*DIRECTIONS FOR THIS TASK*. Word for word, retype the lines from the one containing "sẽ phải trả tiền" to the one containing "Рейтинг не сформирован" below, keeping both end lines and dropping the pictures.

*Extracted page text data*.
*** Block opens ***

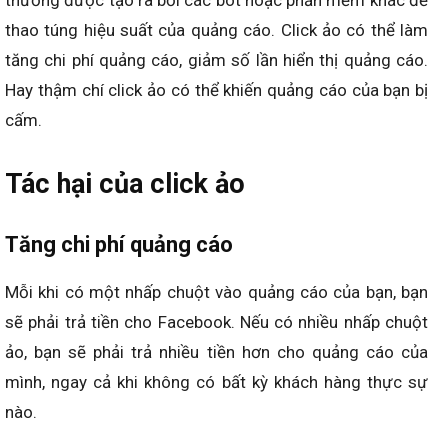
thường được tạo ra bởi các bot hoặc phần mềm khác để
thao túng hiệu suất của quảng cáo. Click ảo có thể làm
tăng chi phí quảng cáo, giảm số lần hiển thị quảng cáo.
Hay thậm chí click ảo có thể khiến quảng cáo của bạn bị
cấm.
Tác hại của click ảo
Tăng chi phí quảng cáo
Mỗi khi có một nhấp chuột vào quảng cáo của bạn, bạn
sẽ phải trả tiền cho Facebook. Nếu có nhiều nhấp chuột
ảo, bạn sẽ phải trả nhiều tiền hơn cho quảng cáo của
mình, ngay cả khi không có bất kỳ khách hàng thực sự
nào.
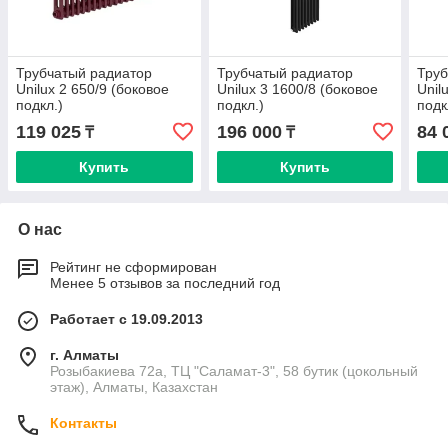
Трубчатый радиатор
Трубчатый радиатор
Труб
Unilux 2 650/9 (боковое
Unilux 3 1600/8 (боковое
Unil
подкл.)
подкл.)
подк
119 025
196 000
84 
₸
₸
Купить
Купить
О нас
Рейтинг не сформирован
Менее 5 отзывов за последний год
Работает с 19.09.2013
г. Алматы
Розыбакиева 72а, ТЦ "Саламат-3", 58 бутик (цокольный
этаж), Алматы, Казахстан
Контакты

*** Block closes ***

*ANSWER*.
sẽ phải trả tiền cho Facebook. Nếu có nhiều nhấp chuột
ảo, bạn sẽ phải trả nhiều tiền hơn cho quảng cáo của
mình, ngay cả khi không có bất kỳ khách hàng thực sự
nào.
Трубчатый радиатор
Трубчатый радиатор
Труб
Unilux 2 650/9 (боковое
Unilux 3 1600/8 (боковое
Unil
подкл.)
подкл.)
подк
119 025
196 000
84 
₸
₸
Купить
Купить
О нас
Рейтинг не сформирован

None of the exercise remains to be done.